"""

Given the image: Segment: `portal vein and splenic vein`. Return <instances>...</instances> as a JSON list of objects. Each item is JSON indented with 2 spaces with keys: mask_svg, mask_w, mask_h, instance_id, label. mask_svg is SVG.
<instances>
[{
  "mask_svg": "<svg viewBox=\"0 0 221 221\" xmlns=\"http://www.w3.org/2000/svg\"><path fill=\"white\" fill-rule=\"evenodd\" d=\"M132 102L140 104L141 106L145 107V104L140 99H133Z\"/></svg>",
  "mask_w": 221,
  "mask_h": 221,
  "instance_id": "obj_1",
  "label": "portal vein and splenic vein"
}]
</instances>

"""
"""

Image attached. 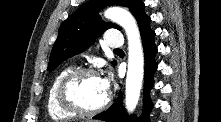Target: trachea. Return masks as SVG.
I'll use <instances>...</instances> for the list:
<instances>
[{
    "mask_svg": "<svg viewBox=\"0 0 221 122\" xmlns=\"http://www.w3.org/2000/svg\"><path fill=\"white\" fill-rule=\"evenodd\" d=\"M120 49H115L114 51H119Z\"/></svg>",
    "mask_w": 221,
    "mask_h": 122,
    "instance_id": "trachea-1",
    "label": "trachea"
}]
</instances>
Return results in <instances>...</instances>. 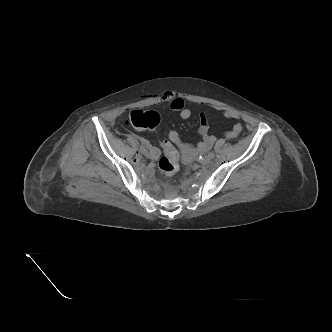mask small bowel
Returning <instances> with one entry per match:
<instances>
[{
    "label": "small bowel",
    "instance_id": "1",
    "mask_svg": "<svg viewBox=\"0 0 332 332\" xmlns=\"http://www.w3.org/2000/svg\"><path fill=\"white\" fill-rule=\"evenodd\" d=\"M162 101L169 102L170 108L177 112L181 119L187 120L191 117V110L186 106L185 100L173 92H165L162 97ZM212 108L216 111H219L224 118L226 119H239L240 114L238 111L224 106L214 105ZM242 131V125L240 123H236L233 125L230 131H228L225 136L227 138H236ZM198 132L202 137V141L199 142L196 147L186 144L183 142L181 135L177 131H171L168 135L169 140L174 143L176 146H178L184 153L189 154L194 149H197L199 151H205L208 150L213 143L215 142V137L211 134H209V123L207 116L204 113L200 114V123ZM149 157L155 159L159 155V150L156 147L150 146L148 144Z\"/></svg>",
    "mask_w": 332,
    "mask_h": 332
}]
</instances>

"""
"""

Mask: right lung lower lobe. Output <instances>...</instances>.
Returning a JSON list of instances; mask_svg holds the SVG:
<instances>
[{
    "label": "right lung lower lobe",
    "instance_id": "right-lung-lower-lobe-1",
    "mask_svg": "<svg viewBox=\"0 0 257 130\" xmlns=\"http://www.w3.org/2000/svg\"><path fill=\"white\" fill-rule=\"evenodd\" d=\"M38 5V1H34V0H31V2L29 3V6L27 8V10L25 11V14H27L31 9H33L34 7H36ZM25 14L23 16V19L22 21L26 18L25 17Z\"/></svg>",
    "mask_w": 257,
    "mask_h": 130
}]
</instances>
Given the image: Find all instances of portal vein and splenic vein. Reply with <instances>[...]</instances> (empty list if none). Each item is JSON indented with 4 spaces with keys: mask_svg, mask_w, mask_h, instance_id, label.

"""

» **Set problem**: From the material above, pull out every line that contains the word "Returning" and copy each one in full.

» **Result of the exercise**:
Returning <instances> with one entry per match:
Returning a JSON list of instances; mask_svg holds the SVG:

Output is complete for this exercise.